Rob Pegoraro: Depends on the size, last I checked. I've read that it's cheaper to order 4-by-6 prints online, but in larger sizes like 8-by-10 you're better off printing your own. At least, that's what I was telling myself when I bought my last printer...
Arlington, Va.: My Blu Ray discs play on my older DVD players. Not sure why I need a regular DVD copy.
Rob Pegoraro: Um, that's Not Possible. Blu-ray discs don't work on DVD players, any more than you can pop a DVD into a CD player (remember those?). Are you sure you've got a Blu-ray disc, and not a DVD bundled with a Blu-ray title? (Some studios have been selling package deals like that.
Alexandria section of Fairfax: The long-awaited FIOS fairies are coming! I am trying to decide whether or not to make the switch. Where do you recommend that I find good comparisons between Verizon and Cox service? My real reticence comes from the prospect of having phone, tv, internet and cellular coming from one company. I was an original customer of Media General when they first wired Fairfax and cable cost $5/month for basic service. And we see what happened as a result of monopoly control. And yet, the CR ratings for FIOS seem to be tops across the board. Do I take the rebate and run?
Rob Pegoraro: What you need is a spreadsheet to compare your costs... both during the promotional period and after. (I've heard from plenty of people who have been able to keep the promotional rate by threatening to cancel, but you can't count on that.) Remember to include all the relevant fees: Cox charges extra for HD while Fios does not, but Fios charges more for a DVR--$15 (!) for a high-def model--than Cox does.
The unfortunate aspect is that these bundles require buying a gold-plated phone service--free long distance, caller ID, etc.--that would be a lot more enticing if we didn't already have cell phones.
Cheverly, Md.: About the Post's mobile site: I've recently discovered that the Style Invitational isn't among the stories TPTB consider worthy of posting. This is really annoying for those of us who breathlessly follow the Invitational and keep track of which Losers are, well, winners. Please pass this complaint along to management as well.
Rob Pegoraro: Done.

WHAT YOU NEED TO DO: Write the next part of the technology advice chat, starting after its final line.

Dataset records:
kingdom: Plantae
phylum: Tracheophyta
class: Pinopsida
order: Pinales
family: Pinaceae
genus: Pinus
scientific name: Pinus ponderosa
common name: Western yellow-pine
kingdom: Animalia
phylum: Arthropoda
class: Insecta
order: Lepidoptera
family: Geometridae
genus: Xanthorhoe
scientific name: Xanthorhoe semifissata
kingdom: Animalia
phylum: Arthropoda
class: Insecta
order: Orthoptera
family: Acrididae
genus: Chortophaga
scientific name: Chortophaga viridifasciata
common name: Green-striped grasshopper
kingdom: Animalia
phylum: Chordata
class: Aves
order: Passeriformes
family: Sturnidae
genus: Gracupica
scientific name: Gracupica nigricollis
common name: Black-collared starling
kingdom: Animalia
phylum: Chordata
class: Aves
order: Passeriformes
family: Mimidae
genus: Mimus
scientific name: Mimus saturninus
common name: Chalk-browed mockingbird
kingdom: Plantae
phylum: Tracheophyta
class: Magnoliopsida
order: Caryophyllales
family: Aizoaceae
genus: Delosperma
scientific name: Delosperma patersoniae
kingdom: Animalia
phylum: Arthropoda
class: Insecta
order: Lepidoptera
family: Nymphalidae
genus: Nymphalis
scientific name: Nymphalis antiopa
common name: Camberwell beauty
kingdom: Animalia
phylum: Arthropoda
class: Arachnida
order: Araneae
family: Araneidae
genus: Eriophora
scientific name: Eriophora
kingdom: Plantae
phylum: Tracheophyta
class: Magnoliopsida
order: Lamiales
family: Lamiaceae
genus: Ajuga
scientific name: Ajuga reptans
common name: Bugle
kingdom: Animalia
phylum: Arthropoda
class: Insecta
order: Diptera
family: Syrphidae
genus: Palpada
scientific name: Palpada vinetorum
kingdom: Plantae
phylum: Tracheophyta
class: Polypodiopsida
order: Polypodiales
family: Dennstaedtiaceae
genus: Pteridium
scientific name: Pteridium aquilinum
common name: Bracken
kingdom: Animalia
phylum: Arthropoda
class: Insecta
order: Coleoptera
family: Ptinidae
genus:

WRITTEN RESPONSE:
Washington, DC: Rob - my husband belongs to several antique car and military vehicle clubs and in the past year has been asked several times to make speeches and presentations at their functions, yet did not have the equipment to share his pictures on a large screen. I was thinking of getting him the Warpia Wireless PC to TV/Projector Display Converter Kit to display his pictures/videos at various events. Current cost is $99.99 at Amazon.com. Good deal? Or can you recommend an even better converter kit?
Rob Pegoraro: Never heard of that one. Those clubs don't have a regular LCD project you could hook up a laptop to?
There are things called "pico projectors"--pocket-sized gizmos that beam an image on a wall on their own--but they're on the expensive side.
D.C.: I don't recall the details, but it seems to me that there was recently a copyright dispute involving an ebook that Amazon was selling for its Kindles, and Amazon not only stopped selling it but actually DELETED IT from the devices of people who ALREADY had bought it. How can that work? Do they retain access to your stuff? When you "buy" an ebook, do you own it in the sense that you own a paperback (keep it, lend it, give it away, resell it etc.) or are you really just leasing it until Amazon feels like taking it back?
washingtonpost.com: Amazon Erases Orwell Books From Kindle (New York Times, July 17)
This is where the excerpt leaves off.